Every time an immigrant is involved in any sort of crime, it is heralded as irrefutable evidence that immigration brings crime and should be curtailed as a result.
But the vast majority of these immigrants will be upstanding citizens and shouldn't be persecuted because of the actions of a very small minority.
No community is without fault, including the Irish abroad. In my three years working with IrishCentral, I have covered my fair share of stories involving Irish criminals abroad, but thankfully these crimes, no matter how heinous, have caused the local population to be up in arms about the presence of Irish immigrants in their country.
Anti-immigration advocates have also regularly - and incorrectly - claimed that refugees and asylum seekers have come here illegally. This is both wrong (since it is not illegal to claim asylum) and completely ignores the fact that there are literally tens of thousands of undocumented Irish immigrants in the US right now.
The whole thing stinks of a "holier than thou" attitude.
The juxtaposition of anti-immigrant sentiment in a country that has relied on emigration throughout its history will simply not fly and the majority of Irish people are aware of the benefits of immigration.
Ireland is not full
The population of the island of Ireland remains significantly smaller than it was in 1841 before the beginning of the Great Hunger. There is plenty of space for refugees and asylum seekers in search of a better, safer life, and they can contribute immensely to dying rural communities.
In fact, they already have. Consider the heartwarming story of Lismoil National School in County Roscommon, which was saved from potential closure in January thanks to the arrival of 14 Ukrainian students.

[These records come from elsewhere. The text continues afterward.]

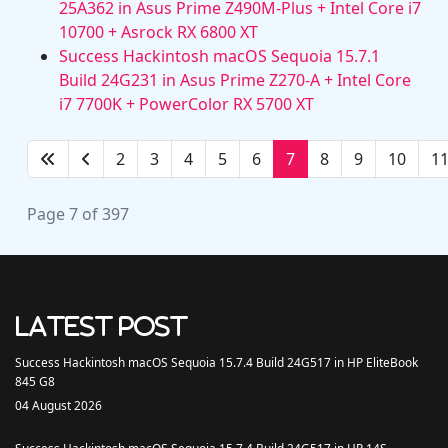
25A362 in Asus Prime Z490M-Plus + Intel Core i7
10700 + Asrock RX 6800 XT
Success Hackintosh macOS Sequoia 15.7.1
Build 24G231 in Asus Prime Z270-A + Intel Core
i7 7700K + PowerColor RX 5700 XT
2
3
4
5
6
7
8
9
10
1
Page 7 of 397
Latest Post
Success Hackintosh macOS Sequoia 15.7.4 Build 24G517 in HP EliteBook
845 G8
04 August 2026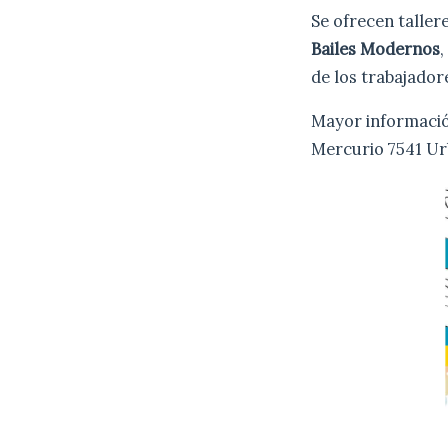
Se ofrecen taller
Bailes Modernos
de los trabajador
Mayor informació
Mercurio 7541 Urb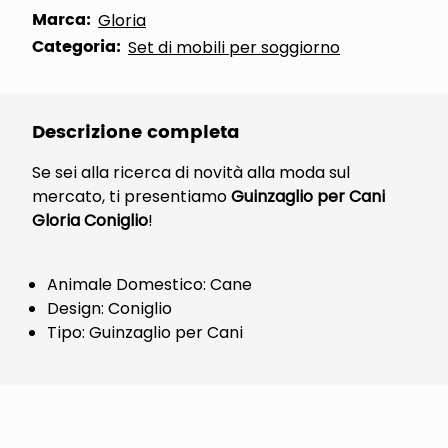
Marca:
Gloria
Categoria:
Set di mobili per soggiorno
Descrizione completa
Se sei alla ricerca di novità alla moda sul
mercato, ti presentiamo
Guinzaglio per Cani
Gloria Coniglio
!
Animale Domestico: Cane
Design: Coniglio
Tipo: Guinzaglio per Cani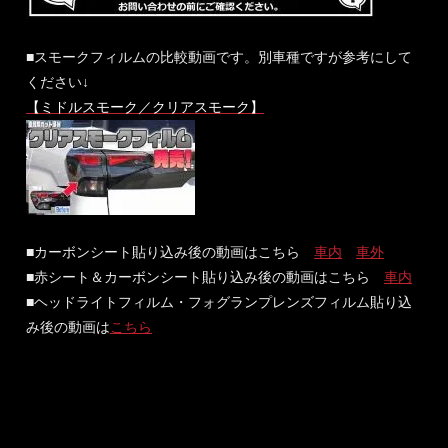
■スモークフィルムの比較動画です。別車種ですが参考にして
ください↓
【ミドルスモーク／クリアスモーク】
■カーボンシート貼り込み後の動画はこちら
車内
車外
■赤シート＆カーボンシート貼り込み後の動画はこちら
車内
■ヘッドライトフィルム・フォグランプレンズフィルム貼り込
み後の動画は
こちら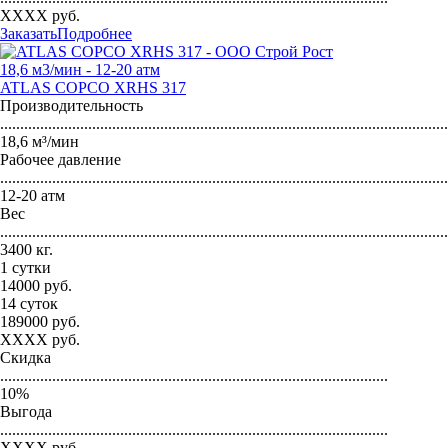
XXXX
руб.
Заказать
Подробнее
18,6 м3/мин - 12-20 атм
ATLAS COPCO ХRHS 317
Производительность
...............................................................................................................
18,6 м³/мин
Рабочее давление
...............................................................................................................
12-20 атм
Вес
...............................................................................................................
3400 кг.
1 сутки
14000
руб.
14 суток
189000
руб.
XXXX
руб.
Скидка
.................................................................................................
10
%
Выгода
.................................................................................................
XXXX
руб.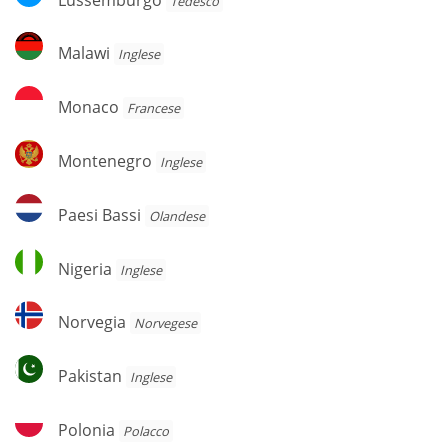
Tedesco
Malawi
Malawi
Inglese
Monaco
Monaco
Francese
Montenegro
Montenegro
Inglese
Paesi
Paesi Bassi
Olandese
Bassi
Nigeria
Nigeria
Inglese
Norvegia
Norvegia
Norvegese
Pakistan
Pakistan
Inglese
Polonia
Polonia
Polacco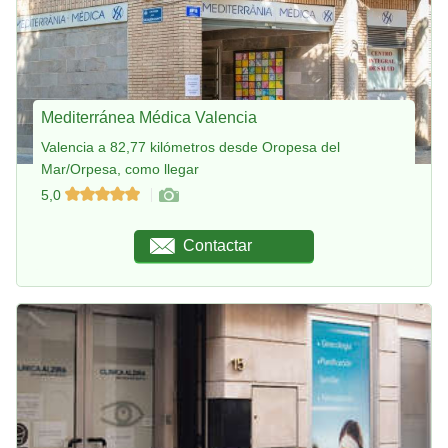
Mediterránea Médica Valencia
Valencia a 82,77 kilómetros desde Oropesa del
Mar/Orpesa, como llegar
5,0
Contactar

EPIC wonderfully points out how Irish ex-pats contributed immensely in the fields of science, business, sports, fashion, and art when they left Ireland for pastures new. Ireland will, in time, reap the rewards of taking in asylum seekers and refugees who offer a different culture and a different way of thinking.
These people should be welcomed with open arms, like the human beings that they are.
Ireland prides itself on being a welcoming nation. It is time to start proving it.